### Problem requirements
Beneath this line sits some data. Return only its lines from the one holding "Figure 2. Animal" through the one holding "Table 4. Sensitivity", inclusive, exactly, with the images removed.

### Records for this task
● ● ● ● ● ● ●
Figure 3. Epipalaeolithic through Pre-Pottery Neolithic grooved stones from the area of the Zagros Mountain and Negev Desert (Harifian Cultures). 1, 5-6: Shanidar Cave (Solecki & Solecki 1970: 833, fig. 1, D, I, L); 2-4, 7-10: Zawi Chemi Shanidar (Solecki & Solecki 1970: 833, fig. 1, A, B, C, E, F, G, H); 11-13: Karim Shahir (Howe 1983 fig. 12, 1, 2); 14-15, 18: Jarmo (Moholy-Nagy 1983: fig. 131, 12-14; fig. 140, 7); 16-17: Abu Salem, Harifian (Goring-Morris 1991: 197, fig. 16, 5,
● ● ● ● ● ● ●
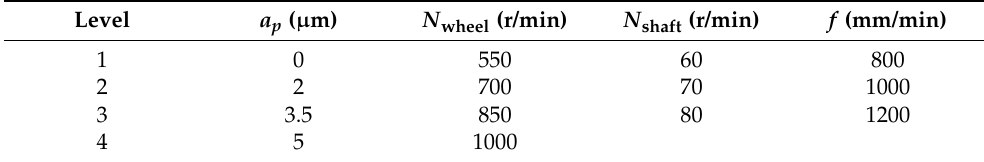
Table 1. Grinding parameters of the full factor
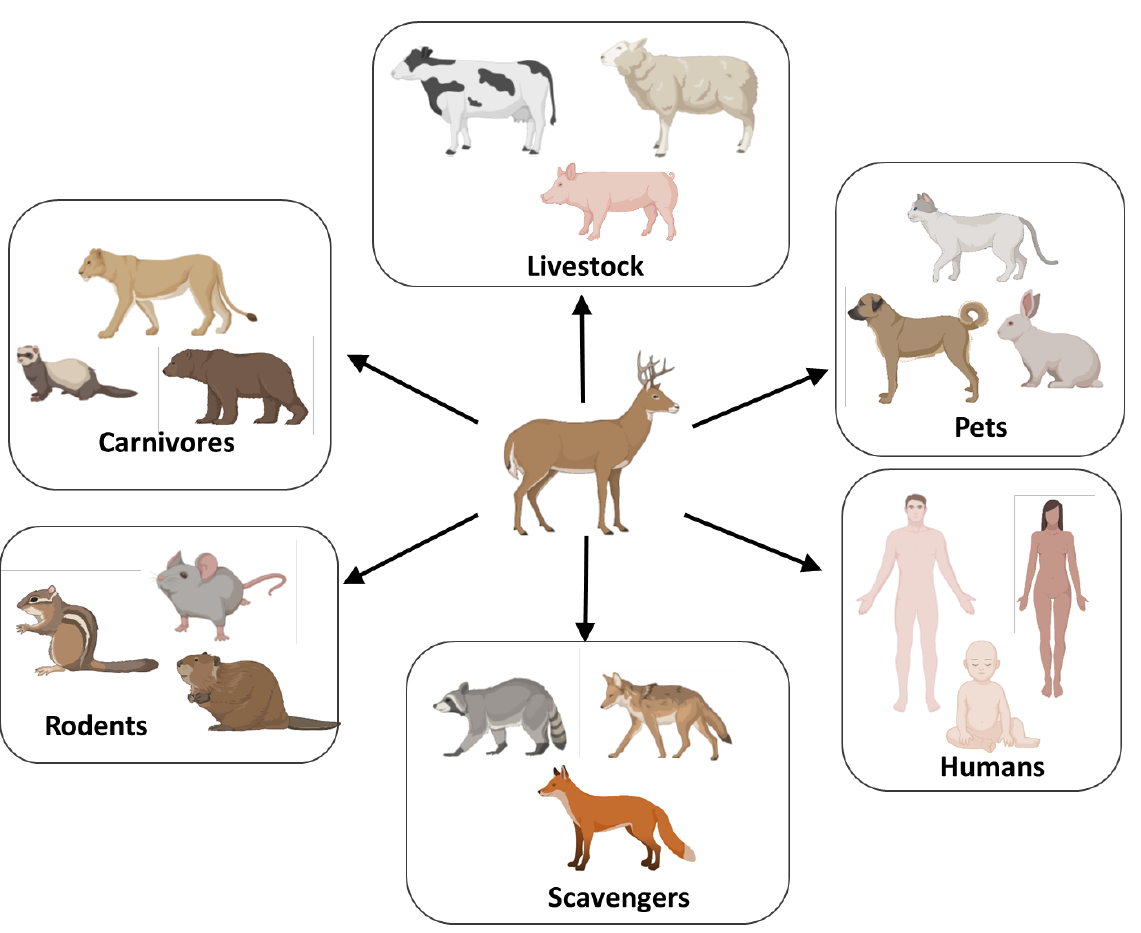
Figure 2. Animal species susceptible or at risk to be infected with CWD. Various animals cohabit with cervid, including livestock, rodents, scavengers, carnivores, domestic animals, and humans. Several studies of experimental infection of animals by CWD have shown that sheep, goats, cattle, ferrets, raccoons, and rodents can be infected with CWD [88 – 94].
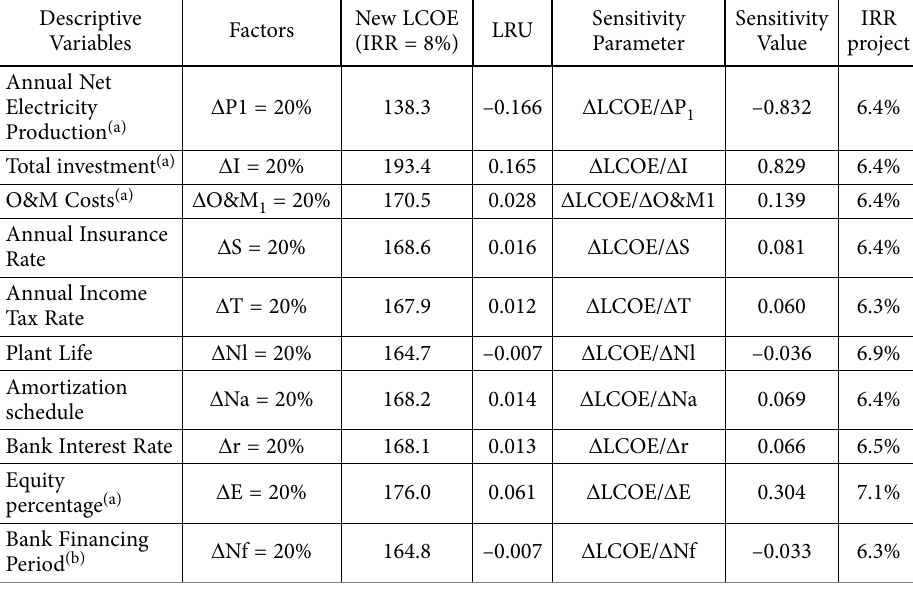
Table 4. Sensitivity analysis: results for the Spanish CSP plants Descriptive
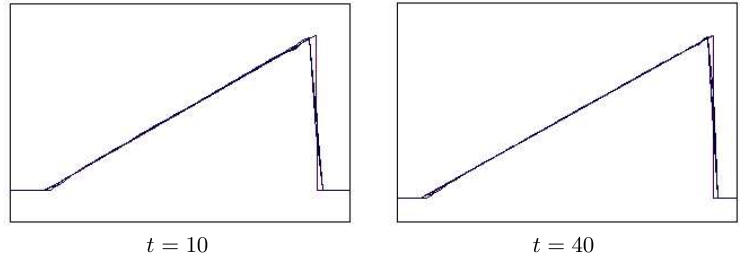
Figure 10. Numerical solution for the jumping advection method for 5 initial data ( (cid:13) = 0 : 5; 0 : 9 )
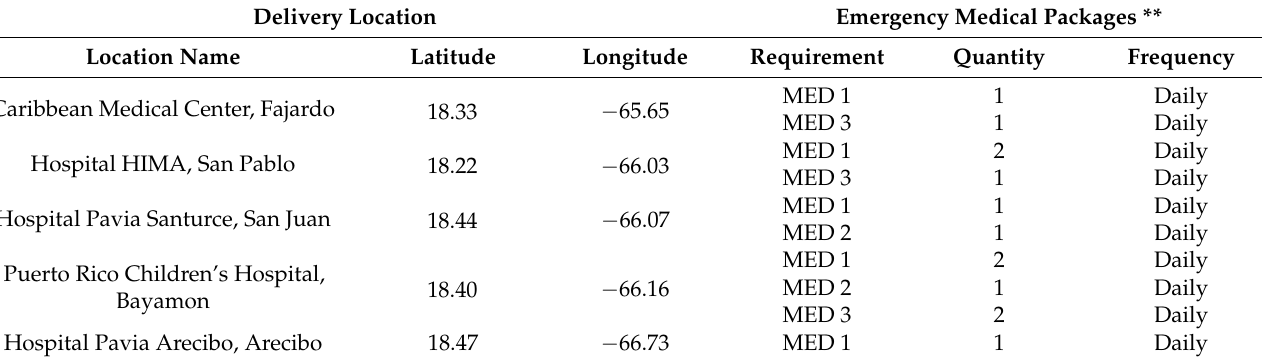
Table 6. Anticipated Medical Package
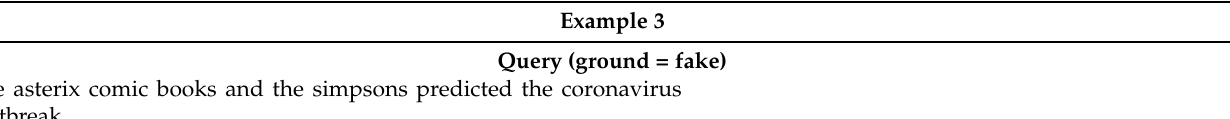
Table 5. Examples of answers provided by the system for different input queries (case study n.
● ● ● ● ● ● ●
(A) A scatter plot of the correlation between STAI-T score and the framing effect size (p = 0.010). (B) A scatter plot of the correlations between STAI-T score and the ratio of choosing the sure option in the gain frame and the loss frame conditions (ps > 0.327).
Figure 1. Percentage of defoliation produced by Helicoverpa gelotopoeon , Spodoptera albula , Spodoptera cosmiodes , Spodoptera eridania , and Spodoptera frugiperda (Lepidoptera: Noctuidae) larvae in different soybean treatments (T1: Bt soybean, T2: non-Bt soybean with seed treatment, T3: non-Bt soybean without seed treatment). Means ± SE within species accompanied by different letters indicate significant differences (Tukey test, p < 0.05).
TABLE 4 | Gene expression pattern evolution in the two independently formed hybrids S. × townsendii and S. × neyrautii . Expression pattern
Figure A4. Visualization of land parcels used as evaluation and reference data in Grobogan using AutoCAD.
● ● ● ● ● ● ●
### Answer box
Figure 2. Animal species susceptible or at risk to be infected with CWD. Various animals cohabit with cervid, including livestock, rodents, scavengers, carnivores, domestic animals, and humans. Several studies of experimental infection of animals by CWD have shown that sheep, goats, cattle, ferrets, raccoons, and rodents can be infected with CWD [88 – 94].
Table 4. Sensitivity analysis: results for the Spanish CSP plants Descriptive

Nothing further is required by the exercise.